Introduction to inkaR

Overview

The inkaR package provides a modern, user-friendly interface to access statistical data from the BBSR INKAR database (Indikatoren und Karten zur Raum- und Stadtentwicklung).

Key features include: - Easy Data Access: Download data using simple IDs or short codes. - Bilingual Support: Work with metadata in German (default) or English. - Offline Search: Quickly find indicators without needing to query the API repeatedly. - Direct Export: Save data directly to CSV files matching your workflow.

Installation

You can install the package from your local source or GitHub:

# If installing from local source
devtools::install()
library(inkaR)

1. Finding Indicators

The INKAR database contains hundreds of indicators. inkaR provides tools to find what you need.

List All Indicators

To see a sortable, searchable list of all available indicators:

# Opens a viewer in RStudio
view_indicators()

# View English metadata
view_indicators(lang = "en")

Search by Text

If you are looking for a specific topic, like “GDP” or “Population”:

# Search in English names/descriptions
search_indicators("GDP", lang = "en")

# Search in German (default)
search_indicators("Arbeitslosigkeit")

The search results includes the ID (Shortname) and M_ID which you will need to download data.

2. Downloading Data

Use get_inkar_data() to fetch statistics. You need: 1. variable: The indicator ID (e.g., “011” for GDP). 2. level: The spatial level (e.g., “KRE” for Districts/Kreise).

Basic Download

# Download GDP (011) for Districts (KRE) for the latest available year
df <- get_inkar_data("011", level = "KRE")
head(df)

Specifying Years

You can request a specific year or a range of years:

# Single year
df_2021 <- get_inkar_data("011", level = "KRE", year = 2021)

# Year range
df_range <- get_inkar_data("011", level = "KRE", year = 2015:2020)

Bilingual Output

By default, column names are in German (matching the original source). You can switch to English:

df_en <- get_inkar_data("011", level = "KRE", lang = "en")
# Columns: region_id, region_name, indicator_name, year, value

3. Exporting Data

You can save the retrieved data directly to a CSV file. The filename is automatically generated based on the indicator name, level, and timestamp.

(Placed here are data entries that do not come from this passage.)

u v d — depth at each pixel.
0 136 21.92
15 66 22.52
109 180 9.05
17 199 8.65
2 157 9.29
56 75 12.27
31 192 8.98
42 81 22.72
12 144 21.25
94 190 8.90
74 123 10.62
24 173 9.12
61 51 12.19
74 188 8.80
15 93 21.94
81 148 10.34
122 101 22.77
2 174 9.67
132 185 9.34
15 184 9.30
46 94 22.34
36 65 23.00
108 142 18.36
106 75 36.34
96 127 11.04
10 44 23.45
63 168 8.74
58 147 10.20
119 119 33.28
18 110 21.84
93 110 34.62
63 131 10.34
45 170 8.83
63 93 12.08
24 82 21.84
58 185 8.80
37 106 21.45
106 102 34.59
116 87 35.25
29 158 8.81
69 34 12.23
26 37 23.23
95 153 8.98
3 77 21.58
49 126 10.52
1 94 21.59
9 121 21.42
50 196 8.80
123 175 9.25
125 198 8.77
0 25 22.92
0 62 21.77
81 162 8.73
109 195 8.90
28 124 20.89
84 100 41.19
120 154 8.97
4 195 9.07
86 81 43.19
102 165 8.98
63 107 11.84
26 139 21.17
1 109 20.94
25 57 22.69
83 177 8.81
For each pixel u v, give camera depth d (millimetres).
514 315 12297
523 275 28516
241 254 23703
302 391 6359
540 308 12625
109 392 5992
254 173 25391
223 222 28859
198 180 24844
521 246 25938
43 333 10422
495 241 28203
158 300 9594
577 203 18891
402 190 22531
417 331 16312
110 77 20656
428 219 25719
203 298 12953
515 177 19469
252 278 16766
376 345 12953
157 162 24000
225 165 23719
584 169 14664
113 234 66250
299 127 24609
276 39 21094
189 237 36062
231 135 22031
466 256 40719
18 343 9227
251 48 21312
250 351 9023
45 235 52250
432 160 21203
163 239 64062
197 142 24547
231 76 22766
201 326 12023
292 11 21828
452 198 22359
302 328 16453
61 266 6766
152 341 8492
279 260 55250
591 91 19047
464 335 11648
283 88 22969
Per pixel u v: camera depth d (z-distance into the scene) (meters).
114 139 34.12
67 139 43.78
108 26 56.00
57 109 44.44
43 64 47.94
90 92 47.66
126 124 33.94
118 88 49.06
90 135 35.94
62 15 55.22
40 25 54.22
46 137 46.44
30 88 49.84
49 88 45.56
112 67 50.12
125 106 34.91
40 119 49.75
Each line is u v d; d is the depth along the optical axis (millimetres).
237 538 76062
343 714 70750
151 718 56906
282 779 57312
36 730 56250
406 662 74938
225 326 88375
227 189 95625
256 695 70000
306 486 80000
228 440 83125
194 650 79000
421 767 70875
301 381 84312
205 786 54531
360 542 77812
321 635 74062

# Download and save immediately
get_inkar_data("011", level = "KRE", csv = TRUE, export_dir = tempdir())

# Output: Data saved to: inkar_011_KRE_Bruttoinlandsprodukt_....csv

4. Mapping Data (Geospatial Integration)

inkaR includes a built-in wrapper to easily visualize regional data on German administrative maps using the ggplot2, sf, and geodata packages.

If you have those packages installed, you can map Kreise (Districts) or Länder (States) with a single command:

# Download GDP for Kreise
df <- get_inkar_data("011", level = "KRE", year = 2021)

# Plot the data on a map
plot_inkar(df)

Note: plot_inkar() automatically downloads high-quality polygon boundaries from the GADM database on the first run and joins them to your INKAR data using the Kennziffer IDs.

5. Advanced Features & Architecture

inkaR uses advanced engineering to ensure the package is exceptionally fast and resilient:

  1. Persistent Disk Caching (tools::R_user_dir) The INKAR API can take 15+ seconds to resolve the spatial dimensions (SelectLevel) for a complex indicator (e.g. GDP). inkaR queries the API once and caches the configuration to your hard drive permanently. Future R sessions will read this disk-cache in < 0.1 seconds. Caches expire every 24 hours automatically. You can manually reset it using clear_inkar_cache().
  2. Parallel Probing (httr2::req_perform_parallel) When inkaR queries spatial levels from the server, it dispatches 6 asynchronous requests simultaneously. This concurrent approach slashes wait times from 15 seconds down to under 2 seconds.
  3. Offline Resiliency (httptest2) The entire test suite (testthat) is fully mocked using httptest2. Tests will pass reliably in offline environments (like strict CI/CD servers or airplanes) without depending on the fragile INKAR backend.

Reference: Spatial Levels

Common spatial levels include: - KRE: Districts (Kreise / Kreisfreie Städte) - GEM: Municipalities (Gemeinden) - ROR: Spatial Planning Regions (Raumordnungsregionen) - BLD: Federal States (Bundesländer) - BND: Federal Territory (Bund)

Use get_geographies() to see all available levels.